§ **WORK TASK**:
Scan the entries for the word "master" and return every line that has it.

§ **DATASET RECORDS**:
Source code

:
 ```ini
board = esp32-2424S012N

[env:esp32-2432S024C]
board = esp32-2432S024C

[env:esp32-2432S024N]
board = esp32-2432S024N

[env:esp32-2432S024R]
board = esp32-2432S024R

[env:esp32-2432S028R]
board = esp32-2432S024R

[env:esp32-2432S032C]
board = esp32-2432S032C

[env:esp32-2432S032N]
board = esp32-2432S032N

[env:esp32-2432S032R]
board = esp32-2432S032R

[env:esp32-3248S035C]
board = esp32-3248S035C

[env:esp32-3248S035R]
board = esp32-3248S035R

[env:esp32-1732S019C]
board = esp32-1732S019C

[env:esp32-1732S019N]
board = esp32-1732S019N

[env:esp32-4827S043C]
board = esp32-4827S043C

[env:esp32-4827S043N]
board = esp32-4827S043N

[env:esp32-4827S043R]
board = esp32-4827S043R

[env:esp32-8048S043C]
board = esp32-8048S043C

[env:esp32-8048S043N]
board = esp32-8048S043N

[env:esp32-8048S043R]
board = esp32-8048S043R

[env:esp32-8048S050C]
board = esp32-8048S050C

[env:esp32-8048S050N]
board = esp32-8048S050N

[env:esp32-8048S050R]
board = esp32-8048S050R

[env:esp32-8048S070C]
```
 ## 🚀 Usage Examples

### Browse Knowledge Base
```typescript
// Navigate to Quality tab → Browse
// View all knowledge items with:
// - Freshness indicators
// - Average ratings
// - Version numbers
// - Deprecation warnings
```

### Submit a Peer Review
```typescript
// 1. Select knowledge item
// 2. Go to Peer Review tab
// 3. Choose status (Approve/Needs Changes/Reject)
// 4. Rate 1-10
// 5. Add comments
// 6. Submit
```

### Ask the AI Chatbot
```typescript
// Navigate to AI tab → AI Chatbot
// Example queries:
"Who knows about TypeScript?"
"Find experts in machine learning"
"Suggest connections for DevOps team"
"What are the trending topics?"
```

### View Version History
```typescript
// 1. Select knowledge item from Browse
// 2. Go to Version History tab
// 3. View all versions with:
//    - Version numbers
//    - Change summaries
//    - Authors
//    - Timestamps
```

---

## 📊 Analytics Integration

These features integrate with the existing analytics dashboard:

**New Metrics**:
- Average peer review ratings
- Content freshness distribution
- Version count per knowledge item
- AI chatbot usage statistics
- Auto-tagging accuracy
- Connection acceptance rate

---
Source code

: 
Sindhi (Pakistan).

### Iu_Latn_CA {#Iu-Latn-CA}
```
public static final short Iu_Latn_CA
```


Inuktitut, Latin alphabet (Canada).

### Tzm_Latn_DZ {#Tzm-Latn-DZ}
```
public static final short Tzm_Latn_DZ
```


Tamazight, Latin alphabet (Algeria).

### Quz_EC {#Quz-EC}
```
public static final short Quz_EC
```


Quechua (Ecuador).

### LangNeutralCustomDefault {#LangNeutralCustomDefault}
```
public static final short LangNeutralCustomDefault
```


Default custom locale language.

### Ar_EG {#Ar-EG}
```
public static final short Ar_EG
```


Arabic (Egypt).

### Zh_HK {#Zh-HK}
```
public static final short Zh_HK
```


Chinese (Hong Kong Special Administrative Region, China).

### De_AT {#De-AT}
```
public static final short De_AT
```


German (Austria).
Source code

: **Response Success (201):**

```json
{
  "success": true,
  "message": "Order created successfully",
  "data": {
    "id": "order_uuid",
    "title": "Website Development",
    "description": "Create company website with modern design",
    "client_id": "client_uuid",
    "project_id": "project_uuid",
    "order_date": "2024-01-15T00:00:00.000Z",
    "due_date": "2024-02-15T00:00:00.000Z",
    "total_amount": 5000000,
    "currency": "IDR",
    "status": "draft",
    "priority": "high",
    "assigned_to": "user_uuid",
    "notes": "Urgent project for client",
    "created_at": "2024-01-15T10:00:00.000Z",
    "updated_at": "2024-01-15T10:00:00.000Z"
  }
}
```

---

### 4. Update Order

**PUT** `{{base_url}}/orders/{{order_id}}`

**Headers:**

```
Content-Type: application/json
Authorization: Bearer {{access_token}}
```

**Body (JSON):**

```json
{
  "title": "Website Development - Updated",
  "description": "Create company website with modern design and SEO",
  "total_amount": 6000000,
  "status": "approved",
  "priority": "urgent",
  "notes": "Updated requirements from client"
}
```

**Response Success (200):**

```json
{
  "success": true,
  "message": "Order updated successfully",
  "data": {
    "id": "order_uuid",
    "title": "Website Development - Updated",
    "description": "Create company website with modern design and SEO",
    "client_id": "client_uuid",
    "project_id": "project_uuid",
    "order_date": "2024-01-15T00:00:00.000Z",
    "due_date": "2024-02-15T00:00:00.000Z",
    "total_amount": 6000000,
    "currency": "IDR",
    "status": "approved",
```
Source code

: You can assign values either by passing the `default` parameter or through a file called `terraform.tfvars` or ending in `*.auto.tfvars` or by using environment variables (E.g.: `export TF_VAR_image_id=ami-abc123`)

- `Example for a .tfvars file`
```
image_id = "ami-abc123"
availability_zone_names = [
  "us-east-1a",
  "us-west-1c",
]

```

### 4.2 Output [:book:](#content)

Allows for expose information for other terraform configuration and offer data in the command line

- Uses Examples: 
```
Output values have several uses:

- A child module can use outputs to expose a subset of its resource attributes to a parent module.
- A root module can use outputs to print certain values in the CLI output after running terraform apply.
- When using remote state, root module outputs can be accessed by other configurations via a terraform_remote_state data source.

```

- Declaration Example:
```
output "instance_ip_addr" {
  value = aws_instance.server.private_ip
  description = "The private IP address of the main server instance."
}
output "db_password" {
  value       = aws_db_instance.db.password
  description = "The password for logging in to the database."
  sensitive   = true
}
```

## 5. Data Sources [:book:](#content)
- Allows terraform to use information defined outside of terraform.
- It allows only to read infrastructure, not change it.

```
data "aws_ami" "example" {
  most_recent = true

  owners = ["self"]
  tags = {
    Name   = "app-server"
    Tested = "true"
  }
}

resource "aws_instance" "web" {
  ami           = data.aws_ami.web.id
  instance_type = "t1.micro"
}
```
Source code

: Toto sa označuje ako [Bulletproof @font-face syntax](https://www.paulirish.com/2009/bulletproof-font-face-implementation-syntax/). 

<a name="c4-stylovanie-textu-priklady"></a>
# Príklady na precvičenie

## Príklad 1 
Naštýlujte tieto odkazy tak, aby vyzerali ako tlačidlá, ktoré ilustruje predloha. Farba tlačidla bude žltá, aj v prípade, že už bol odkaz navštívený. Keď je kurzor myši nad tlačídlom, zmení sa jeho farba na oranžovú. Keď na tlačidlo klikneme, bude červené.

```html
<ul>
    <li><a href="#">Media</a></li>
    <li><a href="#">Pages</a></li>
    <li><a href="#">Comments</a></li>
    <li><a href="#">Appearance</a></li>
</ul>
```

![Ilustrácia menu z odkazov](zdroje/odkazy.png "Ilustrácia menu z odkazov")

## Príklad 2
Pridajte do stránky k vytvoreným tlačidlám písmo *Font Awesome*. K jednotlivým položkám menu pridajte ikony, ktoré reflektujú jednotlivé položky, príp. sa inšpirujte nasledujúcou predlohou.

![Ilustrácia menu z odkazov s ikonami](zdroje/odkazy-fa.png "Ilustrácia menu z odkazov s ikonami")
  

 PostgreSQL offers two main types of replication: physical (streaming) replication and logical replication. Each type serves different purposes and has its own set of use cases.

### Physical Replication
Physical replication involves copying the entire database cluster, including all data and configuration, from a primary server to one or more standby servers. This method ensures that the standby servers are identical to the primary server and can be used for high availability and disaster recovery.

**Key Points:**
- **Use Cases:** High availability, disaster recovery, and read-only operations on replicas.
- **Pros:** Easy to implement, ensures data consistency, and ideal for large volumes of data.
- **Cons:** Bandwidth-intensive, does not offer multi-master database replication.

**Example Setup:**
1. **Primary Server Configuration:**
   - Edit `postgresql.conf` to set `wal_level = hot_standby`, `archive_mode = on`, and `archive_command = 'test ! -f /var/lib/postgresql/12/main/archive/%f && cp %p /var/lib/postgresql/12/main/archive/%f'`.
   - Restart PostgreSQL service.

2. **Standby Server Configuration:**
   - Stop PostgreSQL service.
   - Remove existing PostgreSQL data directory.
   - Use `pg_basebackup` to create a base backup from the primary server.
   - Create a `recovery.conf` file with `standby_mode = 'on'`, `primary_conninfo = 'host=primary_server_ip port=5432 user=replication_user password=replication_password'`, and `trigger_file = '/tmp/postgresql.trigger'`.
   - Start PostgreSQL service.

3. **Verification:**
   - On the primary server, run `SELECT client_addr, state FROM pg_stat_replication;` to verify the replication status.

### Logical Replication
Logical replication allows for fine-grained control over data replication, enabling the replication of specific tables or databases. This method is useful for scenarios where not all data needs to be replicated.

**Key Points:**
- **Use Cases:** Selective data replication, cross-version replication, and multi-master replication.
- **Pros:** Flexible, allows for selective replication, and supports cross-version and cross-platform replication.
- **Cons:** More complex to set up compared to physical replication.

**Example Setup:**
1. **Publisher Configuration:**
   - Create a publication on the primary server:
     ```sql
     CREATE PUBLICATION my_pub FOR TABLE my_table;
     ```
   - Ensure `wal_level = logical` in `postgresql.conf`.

§ **REPLY**:
- **Cons:** Bandwidth-intensive, does not offer multi-master database replication.
- **Use Cases:** Selective data replication, cross-version replication, and multi-master replication.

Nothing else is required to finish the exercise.